People are looking beyond the UK to jurisdictions with more favorable tax regimes and stable legal frameworks. Common destinations include:

  • United Arab Emirates – No personal income tax and a growing community of expatriate investors.
  • Other EU countries – Nations that retain competitive corporate tax rates and clear residency rules.
  • Southeast Asia – Countries like Singapore and Malaysia offer attractive tax incentives for foreign‑earned income.
  • Latin America – Certain jurisdictions provide residency programs with low or zero tax on foreign income.
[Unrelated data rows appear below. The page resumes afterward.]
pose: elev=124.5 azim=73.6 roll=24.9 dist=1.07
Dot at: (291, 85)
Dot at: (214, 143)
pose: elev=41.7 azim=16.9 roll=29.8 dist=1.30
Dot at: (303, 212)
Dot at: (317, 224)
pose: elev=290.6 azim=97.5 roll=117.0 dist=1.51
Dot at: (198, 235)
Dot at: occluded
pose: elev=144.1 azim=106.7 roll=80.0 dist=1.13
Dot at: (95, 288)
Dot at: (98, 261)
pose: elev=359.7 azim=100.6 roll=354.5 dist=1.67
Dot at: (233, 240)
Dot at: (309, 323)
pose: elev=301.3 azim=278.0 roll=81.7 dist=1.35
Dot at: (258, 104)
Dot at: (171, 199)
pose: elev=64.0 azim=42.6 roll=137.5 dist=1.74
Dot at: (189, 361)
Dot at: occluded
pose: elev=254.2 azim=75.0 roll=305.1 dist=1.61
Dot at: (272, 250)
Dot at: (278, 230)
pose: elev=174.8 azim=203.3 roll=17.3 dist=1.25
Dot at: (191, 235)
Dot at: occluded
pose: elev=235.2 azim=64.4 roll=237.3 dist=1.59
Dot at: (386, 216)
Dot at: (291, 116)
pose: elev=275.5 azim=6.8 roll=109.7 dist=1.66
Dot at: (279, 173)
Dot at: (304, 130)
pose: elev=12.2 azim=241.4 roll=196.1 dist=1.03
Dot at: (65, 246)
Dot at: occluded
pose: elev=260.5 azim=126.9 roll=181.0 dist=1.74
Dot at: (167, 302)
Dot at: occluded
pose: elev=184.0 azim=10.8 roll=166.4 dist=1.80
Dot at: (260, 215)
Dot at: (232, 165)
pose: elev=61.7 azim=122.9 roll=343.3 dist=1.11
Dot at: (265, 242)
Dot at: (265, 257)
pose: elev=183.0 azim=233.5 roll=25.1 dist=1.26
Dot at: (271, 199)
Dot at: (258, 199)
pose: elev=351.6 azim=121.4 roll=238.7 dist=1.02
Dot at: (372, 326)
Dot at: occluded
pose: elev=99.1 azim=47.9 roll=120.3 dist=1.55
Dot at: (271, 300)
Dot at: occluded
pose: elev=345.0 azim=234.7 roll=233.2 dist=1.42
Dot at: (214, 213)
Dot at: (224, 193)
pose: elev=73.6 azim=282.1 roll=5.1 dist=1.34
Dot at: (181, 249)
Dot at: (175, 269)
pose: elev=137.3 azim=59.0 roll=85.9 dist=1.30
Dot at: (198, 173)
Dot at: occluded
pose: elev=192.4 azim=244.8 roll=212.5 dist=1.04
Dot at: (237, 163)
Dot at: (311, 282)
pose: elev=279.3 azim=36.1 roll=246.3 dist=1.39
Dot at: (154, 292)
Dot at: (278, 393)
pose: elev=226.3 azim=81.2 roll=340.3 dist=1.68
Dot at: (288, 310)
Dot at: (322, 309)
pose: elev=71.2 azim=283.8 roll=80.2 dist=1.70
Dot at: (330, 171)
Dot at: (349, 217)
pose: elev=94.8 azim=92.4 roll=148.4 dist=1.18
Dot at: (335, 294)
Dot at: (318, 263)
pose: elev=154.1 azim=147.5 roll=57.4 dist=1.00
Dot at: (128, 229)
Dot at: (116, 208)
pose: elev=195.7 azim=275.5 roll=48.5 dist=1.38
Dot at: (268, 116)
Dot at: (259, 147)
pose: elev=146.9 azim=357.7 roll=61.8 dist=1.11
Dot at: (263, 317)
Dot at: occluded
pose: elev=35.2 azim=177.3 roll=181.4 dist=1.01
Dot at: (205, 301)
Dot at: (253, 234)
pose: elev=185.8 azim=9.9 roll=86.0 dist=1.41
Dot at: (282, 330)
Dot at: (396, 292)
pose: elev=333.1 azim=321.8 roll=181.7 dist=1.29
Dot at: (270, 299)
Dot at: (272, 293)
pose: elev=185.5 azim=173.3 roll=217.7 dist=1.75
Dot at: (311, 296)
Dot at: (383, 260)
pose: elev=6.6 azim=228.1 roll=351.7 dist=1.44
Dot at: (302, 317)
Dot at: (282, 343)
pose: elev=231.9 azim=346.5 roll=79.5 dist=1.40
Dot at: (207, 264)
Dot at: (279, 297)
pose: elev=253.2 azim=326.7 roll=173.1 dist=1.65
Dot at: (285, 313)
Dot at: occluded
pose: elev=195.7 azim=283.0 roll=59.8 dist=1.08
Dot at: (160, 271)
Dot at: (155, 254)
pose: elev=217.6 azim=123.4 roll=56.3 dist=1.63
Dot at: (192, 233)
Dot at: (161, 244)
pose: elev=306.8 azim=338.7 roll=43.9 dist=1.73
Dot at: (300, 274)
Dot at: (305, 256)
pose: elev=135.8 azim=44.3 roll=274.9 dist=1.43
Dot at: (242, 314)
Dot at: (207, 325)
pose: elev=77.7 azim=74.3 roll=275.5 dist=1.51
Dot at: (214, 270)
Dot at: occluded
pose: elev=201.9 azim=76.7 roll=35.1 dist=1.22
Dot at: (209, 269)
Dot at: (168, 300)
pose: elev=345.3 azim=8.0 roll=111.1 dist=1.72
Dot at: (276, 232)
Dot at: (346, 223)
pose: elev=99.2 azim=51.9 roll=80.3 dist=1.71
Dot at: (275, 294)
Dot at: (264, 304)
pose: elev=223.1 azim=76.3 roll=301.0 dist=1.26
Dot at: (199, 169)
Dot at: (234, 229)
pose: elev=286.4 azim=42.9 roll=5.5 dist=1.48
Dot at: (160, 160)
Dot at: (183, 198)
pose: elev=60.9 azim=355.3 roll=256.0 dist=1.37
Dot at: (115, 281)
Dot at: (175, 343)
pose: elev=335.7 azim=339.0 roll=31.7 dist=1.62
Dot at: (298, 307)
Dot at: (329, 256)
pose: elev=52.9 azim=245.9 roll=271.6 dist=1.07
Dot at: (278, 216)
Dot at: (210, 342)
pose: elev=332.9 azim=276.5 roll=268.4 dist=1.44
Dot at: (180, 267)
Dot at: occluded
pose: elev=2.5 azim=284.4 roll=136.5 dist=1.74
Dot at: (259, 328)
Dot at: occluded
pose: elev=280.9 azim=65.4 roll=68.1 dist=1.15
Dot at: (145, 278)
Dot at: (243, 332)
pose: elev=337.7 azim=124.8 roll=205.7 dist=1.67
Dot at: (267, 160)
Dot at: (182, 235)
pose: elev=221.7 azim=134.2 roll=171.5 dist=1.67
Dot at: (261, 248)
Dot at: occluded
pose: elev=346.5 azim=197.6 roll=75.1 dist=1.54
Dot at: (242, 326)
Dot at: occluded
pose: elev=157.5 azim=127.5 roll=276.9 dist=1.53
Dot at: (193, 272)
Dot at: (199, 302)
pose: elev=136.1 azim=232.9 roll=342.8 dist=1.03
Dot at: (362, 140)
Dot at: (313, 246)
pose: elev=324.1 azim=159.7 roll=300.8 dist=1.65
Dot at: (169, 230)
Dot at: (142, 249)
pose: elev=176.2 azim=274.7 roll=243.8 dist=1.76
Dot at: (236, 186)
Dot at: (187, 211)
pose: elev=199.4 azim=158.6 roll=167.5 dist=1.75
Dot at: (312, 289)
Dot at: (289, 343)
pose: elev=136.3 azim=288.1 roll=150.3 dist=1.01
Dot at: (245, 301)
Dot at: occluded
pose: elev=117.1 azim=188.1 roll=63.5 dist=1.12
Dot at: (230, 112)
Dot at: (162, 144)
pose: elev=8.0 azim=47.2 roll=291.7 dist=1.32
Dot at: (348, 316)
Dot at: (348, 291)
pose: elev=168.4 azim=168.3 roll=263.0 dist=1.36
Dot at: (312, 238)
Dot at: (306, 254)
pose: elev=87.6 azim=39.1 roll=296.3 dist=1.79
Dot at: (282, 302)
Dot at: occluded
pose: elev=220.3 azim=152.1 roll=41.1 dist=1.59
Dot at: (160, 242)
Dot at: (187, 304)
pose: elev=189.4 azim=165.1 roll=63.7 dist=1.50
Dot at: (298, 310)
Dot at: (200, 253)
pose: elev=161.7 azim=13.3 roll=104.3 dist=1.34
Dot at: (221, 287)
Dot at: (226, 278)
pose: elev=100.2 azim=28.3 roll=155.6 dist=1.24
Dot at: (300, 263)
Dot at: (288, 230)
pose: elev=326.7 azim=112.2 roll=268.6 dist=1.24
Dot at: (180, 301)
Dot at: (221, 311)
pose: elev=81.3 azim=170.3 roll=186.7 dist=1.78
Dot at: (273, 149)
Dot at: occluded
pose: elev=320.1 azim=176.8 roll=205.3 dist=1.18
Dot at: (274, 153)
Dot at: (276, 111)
Practical steps for asset protection

  • Diversify investments – Reduce exposure to UK‑based assets, especially property, and increase holdings in jurisdictions less likely to be affected by upcoming wealth‑tax measures.
  • Establish foreign legal structures – Trusts, foundations, and other entities can shield assets from both UK income tax and potential future exit or wealth taxes. Timing is crucial; setting up structures before asset values rise maximizes protection.
  • Open foreign bank accounts – Holding cash and liquid assets abroad can provide flexibility and reduce the impact of any future UK tax changes.
  • Obtain additional residency – Securing residency in a low‑tax jurisdiction can help meet the “non‑domiciled” criteria that previously offered tax benefits, and may become valuable if an exit tax is introduced.

Decision criteria

When evaluating whether to stay or leave, consider:

Factor UK Typical low‑tax jurisdiction
Personal income tax Progressive, up to 45 % Often 0 % or very low
Capital gains tax Up to 20 % (higher for residential property) Often 0 % or reduced rates
Wealth/asset tax Potential new levy, possible devaluation Generally none
Exit tax risk Under discussion, could apply within 5 years of return No exit tax
Legal certainty Well‑designed residency tests, but policy volatility Varies; many have clear, stable frameworks

Bottom line

The combination of a higher corporate tax rate, the loss of the non‑dom regime, and the prospect of both an exit tax and a wealth‑tax‑like policy creates significant uncertainty for individuals with substantial assets in the UK. Relocating to a jurisdiction with lower or no personal taxes, establishing robust foreign legal structures, and diversifying holdings can mitigate these risks. Early planning—particularly before asset values rise further—offers the greatest protection against potential future tax liabilities.